The story behind “Plutonian Ode” is nearly as epic as the poem itself. After learning that plutonium-239’s half-life and the Platonic zodiac year were both 24,000 years long, Ginsberg wrote without ceasing through the night of June 12, 1978, completing a draft of the poem just before dawn. After a few hours of sleep, he was awoken by fellow members of the Rocky Flats Truth Force, a grassroots nonviolent antinuclear group, who informed him of imminent action on the train tracks leading to the Rocky Flats nuclear weapons plant near Boulder, Colorado.

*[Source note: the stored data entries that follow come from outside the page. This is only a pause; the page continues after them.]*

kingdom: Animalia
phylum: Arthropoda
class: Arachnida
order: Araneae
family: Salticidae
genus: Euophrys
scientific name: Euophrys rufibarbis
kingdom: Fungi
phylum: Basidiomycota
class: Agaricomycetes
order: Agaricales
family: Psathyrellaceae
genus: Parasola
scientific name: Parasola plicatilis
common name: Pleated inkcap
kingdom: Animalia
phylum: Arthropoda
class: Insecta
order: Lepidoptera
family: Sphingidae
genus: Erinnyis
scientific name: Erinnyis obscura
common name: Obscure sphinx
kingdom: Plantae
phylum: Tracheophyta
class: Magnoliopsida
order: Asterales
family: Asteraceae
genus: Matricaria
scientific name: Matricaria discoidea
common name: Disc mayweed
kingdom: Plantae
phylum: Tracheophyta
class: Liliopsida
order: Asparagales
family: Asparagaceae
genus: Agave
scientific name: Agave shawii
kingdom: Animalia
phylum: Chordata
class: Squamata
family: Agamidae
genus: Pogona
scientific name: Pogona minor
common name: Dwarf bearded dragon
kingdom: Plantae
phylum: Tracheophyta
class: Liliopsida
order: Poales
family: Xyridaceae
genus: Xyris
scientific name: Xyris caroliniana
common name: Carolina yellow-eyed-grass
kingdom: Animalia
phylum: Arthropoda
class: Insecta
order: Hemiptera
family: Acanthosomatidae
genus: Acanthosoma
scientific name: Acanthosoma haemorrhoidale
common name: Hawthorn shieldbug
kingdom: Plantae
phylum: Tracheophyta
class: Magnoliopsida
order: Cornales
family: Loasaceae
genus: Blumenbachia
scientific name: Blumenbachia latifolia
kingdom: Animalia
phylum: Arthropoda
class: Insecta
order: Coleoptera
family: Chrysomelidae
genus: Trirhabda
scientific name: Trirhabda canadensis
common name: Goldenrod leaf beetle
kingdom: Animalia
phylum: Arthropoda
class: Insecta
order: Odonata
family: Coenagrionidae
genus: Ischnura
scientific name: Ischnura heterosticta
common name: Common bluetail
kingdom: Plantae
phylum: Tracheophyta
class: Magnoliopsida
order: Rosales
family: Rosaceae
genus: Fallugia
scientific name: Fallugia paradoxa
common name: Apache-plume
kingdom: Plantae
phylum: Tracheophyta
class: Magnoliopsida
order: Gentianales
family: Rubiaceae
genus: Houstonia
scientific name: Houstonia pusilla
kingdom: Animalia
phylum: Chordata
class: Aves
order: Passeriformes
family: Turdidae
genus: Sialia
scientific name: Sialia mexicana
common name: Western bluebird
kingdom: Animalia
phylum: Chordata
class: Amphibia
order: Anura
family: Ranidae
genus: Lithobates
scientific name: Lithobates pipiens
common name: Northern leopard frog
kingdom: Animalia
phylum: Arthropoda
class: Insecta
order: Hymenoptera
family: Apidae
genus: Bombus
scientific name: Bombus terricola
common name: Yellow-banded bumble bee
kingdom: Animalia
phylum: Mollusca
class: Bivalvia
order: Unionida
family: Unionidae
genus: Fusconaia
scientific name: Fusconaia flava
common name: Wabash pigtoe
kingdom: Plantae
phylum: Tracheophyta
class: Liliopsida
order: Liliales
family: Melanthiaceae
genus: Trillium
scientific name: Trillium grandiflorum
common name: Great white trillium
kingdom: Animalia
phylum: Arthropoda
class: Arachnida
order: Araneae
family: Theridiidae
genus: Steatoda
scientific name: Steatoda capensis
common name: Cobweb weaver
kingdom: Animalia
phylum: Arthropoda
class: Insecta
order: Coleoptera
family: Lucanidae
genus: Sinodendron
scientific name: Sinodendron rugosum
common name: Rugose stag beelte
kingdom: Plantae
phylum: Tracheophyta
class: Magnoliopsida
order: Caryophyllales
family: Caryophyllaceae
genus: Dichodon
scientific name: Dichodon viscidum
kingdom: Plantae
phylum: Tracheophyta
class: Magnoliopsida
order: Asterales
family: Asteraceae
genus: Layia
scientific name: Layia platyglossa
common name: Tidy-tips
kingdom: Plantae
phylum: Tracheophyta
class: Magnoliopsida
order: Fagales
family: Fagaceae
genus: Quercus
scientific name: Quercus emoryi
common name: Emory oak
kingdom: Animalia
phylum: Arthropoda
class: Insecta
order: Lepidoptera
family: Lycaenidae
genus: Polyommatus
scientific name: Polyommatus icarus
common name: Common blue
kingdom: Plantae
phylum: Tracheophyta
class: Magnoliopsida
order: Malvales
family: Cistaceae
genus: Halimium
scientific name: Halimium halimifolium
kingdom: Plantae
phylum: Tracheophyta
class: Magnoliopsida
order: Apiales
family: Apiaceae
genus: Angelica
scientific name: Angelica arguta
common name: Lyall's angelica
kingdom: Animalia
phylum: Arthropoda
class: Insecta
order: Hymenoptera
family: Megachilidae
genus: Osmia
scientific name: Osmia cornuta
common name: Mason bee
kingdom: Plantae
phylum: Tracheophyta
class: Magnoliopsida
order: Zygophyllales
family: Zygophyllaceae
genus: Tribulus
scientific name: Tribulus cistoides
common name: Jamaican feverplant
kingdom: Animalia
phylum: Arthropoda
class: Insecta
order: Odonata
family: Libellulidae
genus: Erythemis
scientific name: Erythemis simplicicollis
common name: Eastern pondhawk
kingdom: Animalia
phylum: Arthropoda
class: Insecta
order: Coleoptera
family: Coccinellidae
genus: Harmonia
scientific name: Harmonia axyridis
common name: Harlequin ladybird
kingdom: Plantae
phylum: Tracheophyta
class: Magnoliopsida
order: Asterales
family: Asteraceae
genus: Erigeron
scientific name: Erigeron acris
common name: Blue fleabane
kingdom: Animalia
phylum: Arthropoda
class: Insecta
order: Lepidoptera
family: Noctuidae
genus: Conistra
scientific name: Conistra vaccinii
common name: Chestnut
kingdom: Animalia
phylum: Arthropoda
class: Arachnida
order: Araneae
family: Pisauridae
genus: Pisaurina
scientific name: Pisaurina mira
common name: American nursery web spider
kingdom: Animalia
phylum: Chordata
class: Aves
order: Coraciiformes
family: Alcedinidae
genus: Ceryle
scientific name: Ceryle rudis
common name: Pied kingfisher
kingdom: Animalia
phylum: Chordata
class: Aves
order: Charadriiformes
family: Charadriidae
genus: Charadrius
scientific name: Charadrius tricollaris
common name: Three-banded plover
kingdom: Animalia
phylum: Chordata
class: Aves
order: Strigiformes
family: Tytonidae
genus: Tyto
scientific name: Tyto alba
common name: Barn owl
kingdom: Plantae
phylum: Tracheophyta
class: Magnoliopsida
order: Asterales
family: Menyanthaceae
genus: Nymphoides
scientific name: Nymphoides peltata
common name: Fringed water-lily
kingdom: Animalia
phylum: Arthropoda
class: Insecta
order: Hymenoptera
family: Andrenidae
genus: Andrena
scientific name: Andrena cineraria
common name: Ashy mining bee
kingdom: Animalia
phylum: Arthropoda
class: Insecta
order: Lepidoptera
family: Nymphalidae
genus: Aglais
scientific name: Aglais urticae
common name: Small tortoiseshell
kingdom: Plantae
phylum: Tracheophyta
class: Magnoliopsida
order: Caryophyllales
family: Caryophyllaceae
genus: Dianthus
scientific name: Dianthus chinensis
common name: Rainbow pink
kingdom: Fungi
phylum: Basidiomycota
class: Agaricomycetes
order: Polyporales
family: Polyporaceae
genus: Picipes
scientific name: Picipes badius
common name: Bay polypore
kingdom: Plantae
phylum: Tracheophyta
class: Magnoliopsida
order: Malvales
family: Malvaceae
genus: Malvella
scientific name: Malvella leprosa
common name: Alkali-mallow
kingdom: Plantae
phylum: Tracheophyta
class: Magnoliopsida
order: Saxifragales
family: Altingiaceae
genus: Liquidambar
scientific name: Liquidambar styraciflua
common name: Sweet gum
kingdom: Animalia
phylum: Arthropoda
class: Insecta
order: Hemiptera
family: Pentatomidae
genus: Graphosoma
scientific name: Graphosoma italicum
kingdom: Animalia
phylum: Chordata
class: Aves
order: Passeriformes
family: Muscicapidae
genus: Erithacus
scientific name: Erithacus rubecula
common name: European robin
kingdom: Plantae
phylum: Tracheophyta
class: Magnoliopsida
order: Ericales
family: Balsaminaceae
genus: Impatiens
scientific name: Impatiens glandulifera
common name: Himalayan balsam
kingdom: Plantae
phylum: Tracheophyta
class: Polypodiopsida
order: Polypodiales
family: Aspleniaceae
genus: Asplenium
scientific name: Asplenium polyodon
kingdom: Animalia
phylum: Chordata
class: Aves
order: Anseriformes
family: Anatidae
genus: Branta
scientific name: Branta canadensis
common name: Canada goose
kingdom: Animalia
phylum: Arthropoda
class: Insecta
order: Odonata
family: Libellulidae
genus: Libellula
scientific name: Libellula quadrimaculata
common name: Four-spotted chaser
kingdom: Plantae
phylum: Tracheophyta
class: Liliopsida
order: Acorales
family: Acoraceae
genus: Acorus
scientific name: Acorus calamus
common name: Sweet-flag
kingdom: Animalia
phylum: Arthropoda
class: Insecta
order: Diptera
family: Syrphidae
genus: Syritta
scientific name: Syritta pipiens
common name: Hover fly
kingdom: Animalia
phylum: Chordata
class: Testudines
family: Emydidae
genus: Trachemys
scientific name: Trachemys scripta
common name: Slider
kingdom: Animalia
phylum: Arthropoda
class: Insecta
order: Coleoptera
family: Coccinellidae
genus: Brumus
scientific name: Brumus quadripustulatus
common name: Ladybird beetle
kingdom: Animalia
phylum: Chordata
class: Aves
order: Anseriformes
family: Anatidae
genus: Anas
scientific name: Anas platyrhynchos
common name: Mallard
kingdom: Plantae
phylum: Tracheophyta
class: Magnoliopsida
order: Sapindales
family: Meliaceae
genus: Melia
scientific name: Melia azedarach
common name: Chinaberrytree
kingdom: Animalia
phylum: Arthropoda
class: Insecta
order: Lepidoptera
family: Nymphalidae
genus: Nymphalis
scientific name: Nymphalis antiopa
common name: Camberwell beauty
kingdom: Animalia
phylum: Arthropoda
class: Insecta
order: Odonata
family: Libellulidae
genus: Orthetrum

Ginsberg, along with Orlovsky and a few others, spent the rest of the day chanting and meditating on the tracks to block a shipment of fissile materials to the factory. After the train rounded the bend, braking at the sight of the protestors, Ginsberg experienced his first arrest for direct action in the antinuclear movement. When asked to defend his non-guilty plea during his arraignment later that month, Ginsberg responded by reading “Plutonian Ode.” In the years following, during the peak of antinuclear protests in the United States, Ginsberg continued to revise and perform the poem.